全身にぶつかって我は少々体勢を崩すが、痛くもかゆくもない。
「やったやったぁー!」
攻撃のヒットに大喜びするセリーヌを見て、我は一気に気が抜けた。
「……お前、我を追い詰めたいのではないのか?」
「追い詰める? そんなことしないよ? だってこれから友達になるのに、傷つけちゃかわいそうだもん」
あくまでも我を人形の仲間入りさせようとしているだけなのか。
なんとも幼すぎる考えだ。
勝敗に傷は付き物だというのに、人が傷つくことを心配して、まるでウィズや淳介みたいだ。
「ふん……まぁいい、我のターンだな?」
さっき受けたダメージ分の五枚を引き、我は二枚ドロー宣言。そして余分な札五枚分を墓地に置く。
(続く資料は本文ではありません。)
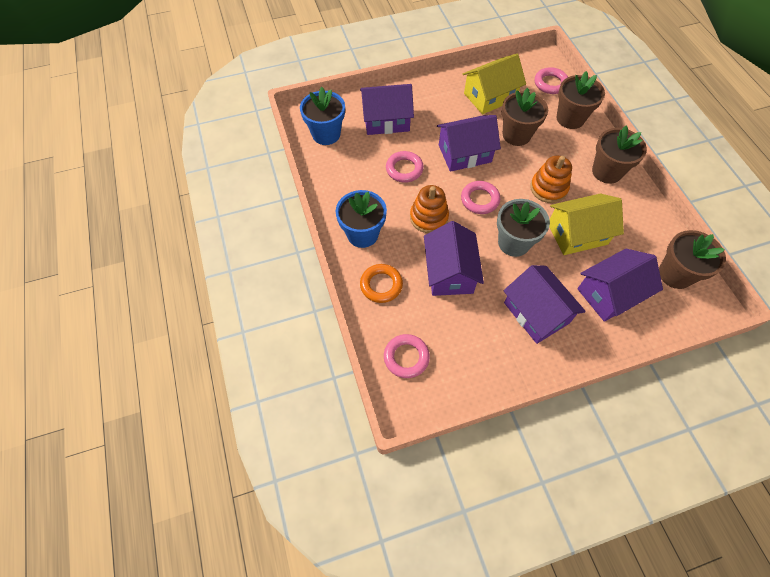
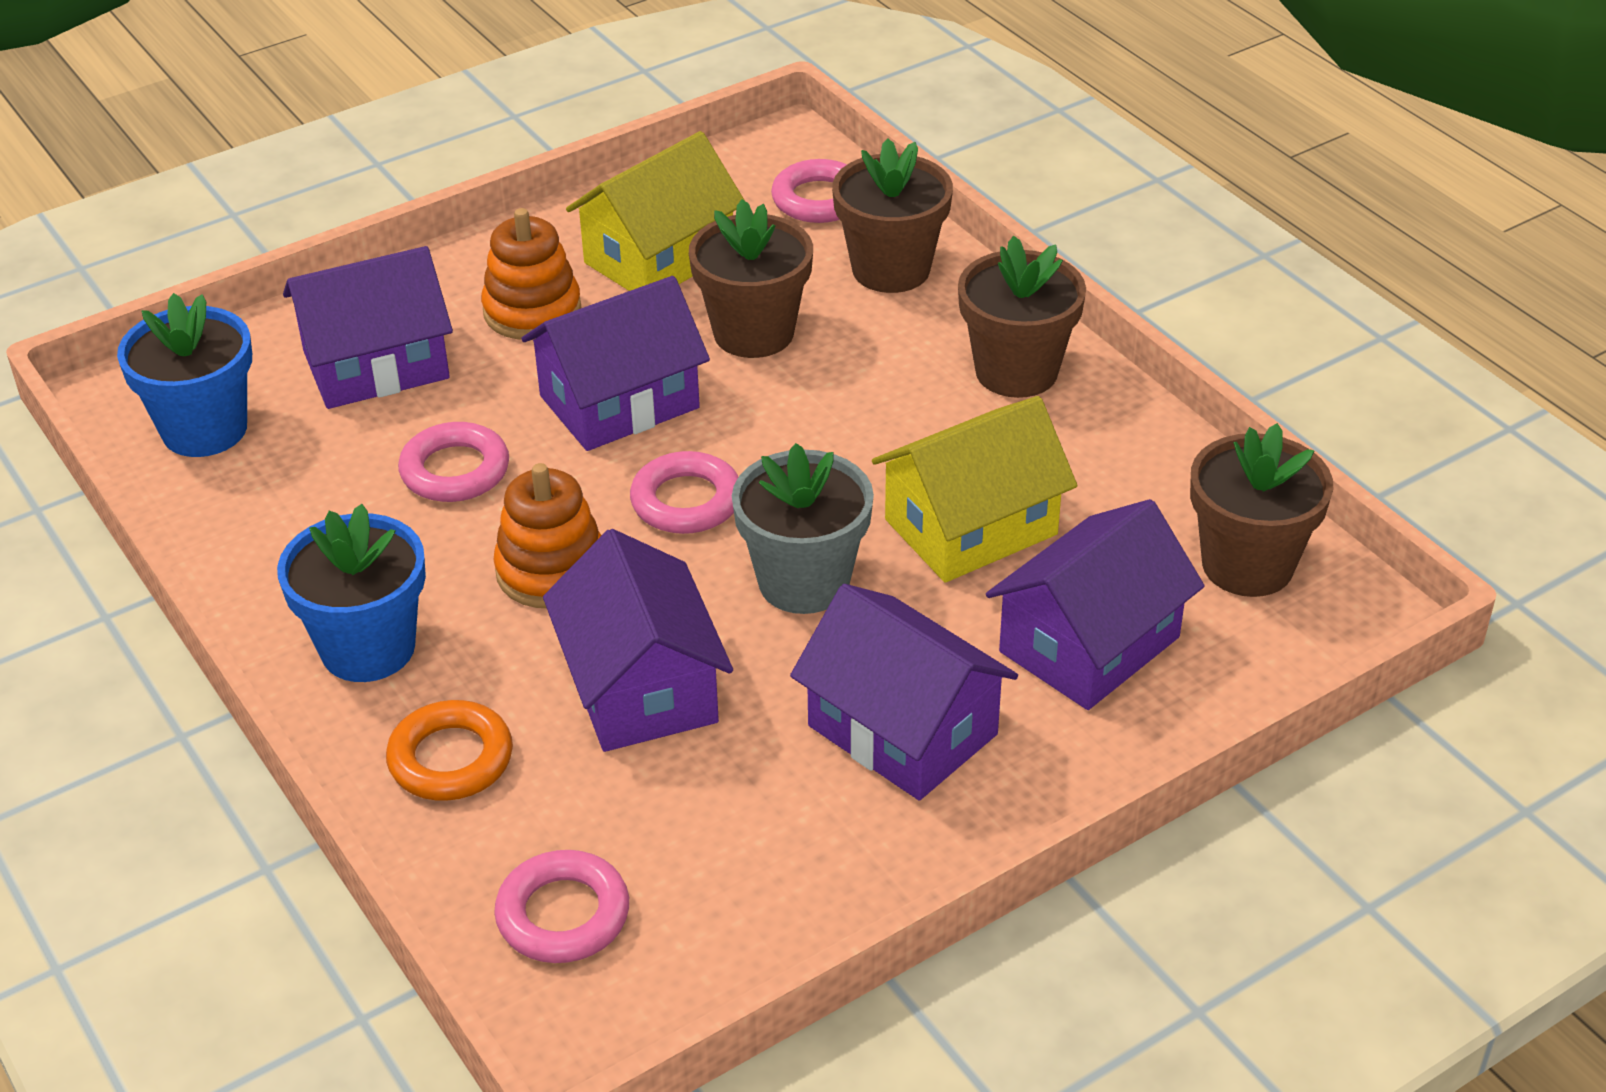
camera: 15 degrees left, 20 degrees down
(548, 188) = (869, 439): orange stacking toy -> orange stacking toy (532, 311)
「我はコスト3使い、戦略札『永久の墓穴』を発動する」
追加コストとして置き札を半分にし、置き札から好きな札を三枚選んで好きな場所に並べ替えることができる戦略札。
これで我の置き札は残り13枚だ。
「あれあれー? そんな一気に置き札を減らしていいの?」
「ふん……そう思うなら攻撃するといい、どうなるかは自分の目で確かめろ」
【 ☆ 】
ある日のことだ。
我は淳介の頼みで、デッキを見せていた。
「うーん……」
「何をそんな考え込んでいる?」
「いや、今後のことを考えて早めに対策をしようと思ってな、お前のデッキを」
「対策? 見たところそのデッキはあまり弱点がないように思えるのだが?」
その発言に対して、淳介はため息をつく。
「あのなぁ……それはシャドウがパワー1の式狛ばかりを採用してたからであって、もしデッキに置き札を直接墓地に置く札なんかが採用されてたら、最後の二枚でそれ使えば容易に勝てるんだぞ? それにこのデッキはあまりにもフィニッシャーである『天使と悪魔の報復』頼りすぎる、ダメージの処理が終わってからでしか発動できないこいつはお前の思ってるほど万能じゃないんだ」
「な、なるほど……」
欠点ばかりここまで言われるとさすがに腹が立つ。
しかし、その感情より先に我は、他人のデッキを見ながら頭を抱える淳介を不思議に思った。
「淳介……お前はなぜ……」
「そうだ! こうしよう!」
突然我の声を遮るように淳介が叫んだ。
「な、なんだ急に大声だして……」
「いいか、マスティマ……世の中には『天使と悪魔の報復』よりも理不尽な効果ってのがある」
「一度引っかかったら負けになる効果よりも、もっと理不尽ということか?」
「まぁそれもあるが……もっと地味でもっと嫌らしい理不尽だな」
そこからのセリフはいつも通りだった。
全く、淳介はデュエルで考えることがどこか一つ先に行っている。
「で、その効果とは……なんなのだ?」
「それはな……」
【 ☆ 】
結局、なぜ我のために頭を抱えてくれるのかは分からず仕舞いだったな。
自分で考えろということか。
だがなぜだろう。
今、そこから先は、自分で考えてみたいと思える。
ふと気づくと、我は自然と頬が吊り上がっていた。
「さぁ、貴様のターンだ」
「本当にイイの? 今ならやり直しシてもいいよ?」
心配そうにこちらを見るセリーヌに対して、我は首を横に振る。
「負ケちゃうよ?」
「しつこいぞ、なぜそこまで心配する? 勝たなければお前の目的は達成できないはずだぞ?」
「えーっと……そノぅ……私、からかっタだけナンだよ?」
「……」
表情を我は絶対に変えない。
それはセリーヌとデュエルを始めてからずっと心に決めていたことだ。
なにがからかっただけだ。
では、このデュエルもただの遊び半分だとでも? そう言いたいというのか?
片腹痛い。笑わせてくれる。
最初に目を合わせた時は、そんな同情の心一つない目線で居た癖に。
「お姉さン……本当に素材になっちゃウよ?」
三度目の心配。丸い瞳がうるうるとこちらを見つめる。
「全く……虫唾が走るな、貴様のような奴は」
「……?」
「我は知っているぞ? お前と我は一度会っている」
「っ!?」
「そして、我とお前は同じ道を辿った者同士だ」
「……」
「だがな、もうお前とは違う……その意味を理解することは絶対に貴様にはできない」
広がる。赤黒い闇が部屋を一面染め上げる。
また『暗がりの魔女人形』か。
だが、さっきと違うところは、さっきのようなふざけ半分ではないだろうとも思えるほどの殺気があることだ。
殺気に満ちた赤黒い闇はこう言う。怒りの赤と憎しみの黒で我を塗りつぶすかのように。